Molto spesso nei pazienti in attesa o in preparazione all’intervento chirurgico, oppure in casi dove non è percorribile tale pratica, è necessaria la somministrazione di farmaci che sono in grado di ridurre la produzi0ne di cortisolo come il Ketoconazolo ed il Mitotano. Come abbiamo visto, l’obiettivo delle cure per la Sindrome di Cushing è quello di riportare alla normalità i livelli di cortisolo nell’organismo del paziente e chiaramente la migliore cura da effettuare che sia farmacologica o chirurgica, è subordinata alla natura dell’agente eziopatologico.

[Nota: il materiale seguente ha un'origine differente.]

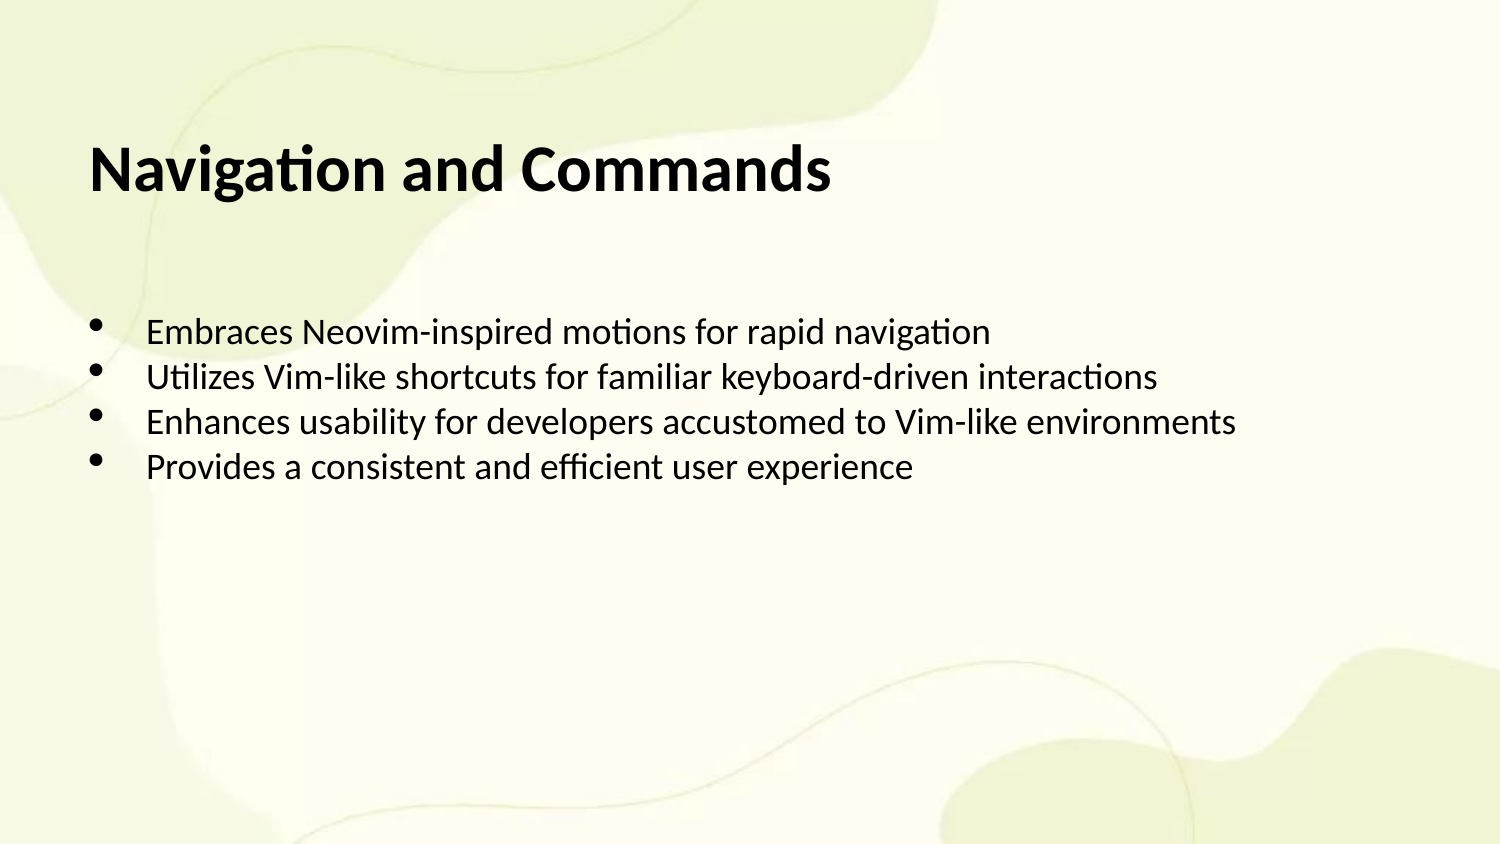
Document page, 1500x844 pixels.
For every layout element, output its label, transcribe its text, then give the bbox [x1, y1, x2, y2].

Cure e terapie per il trattamento della sindrome di Cushing

Per quanto riguarda invece la cura e le terapie per il trattamento della sindrome di Cushing, queste dipendono molto dal tipo di sindrome e dalla sua eziologia.

Nelle modalità più frequenti, ossia quelle riguardante l’abuso di corticosteroidi, il medico proporrà al soggetto al sospensione dei farmaci, ovviamente in modo graduale, a favore di una terapia differente.

Se invece la sindrome di Cushing dipende da un’eccessiva produzione di cortisolo, si potrà procedere con farmaci come Ketoconazolo e Mitotano, i quali riducono drasticamente il suo rilascio da parte delle surrenali.

Qualora infine la sindrome di Cushing dipenda da tumori ipofisari o relativi alle ghiandole surrenali, si opterà per un intervento chirurgico di rimozione della massa cancerosa, e con un’eventuale cura a base di radioterapia mirata pre e post-operatoria.

Siccome a seguito di questi interventi si andrà ad interrompere la produzione di ormone ACTH o di cortisolo, il paziente dovrà per tutta la propria vita assicurare all’organismo la giusta dose di ormoni steroidei, e ciò implicherà una adeguata terapia farmacologica atta al riequilibrio ormonale.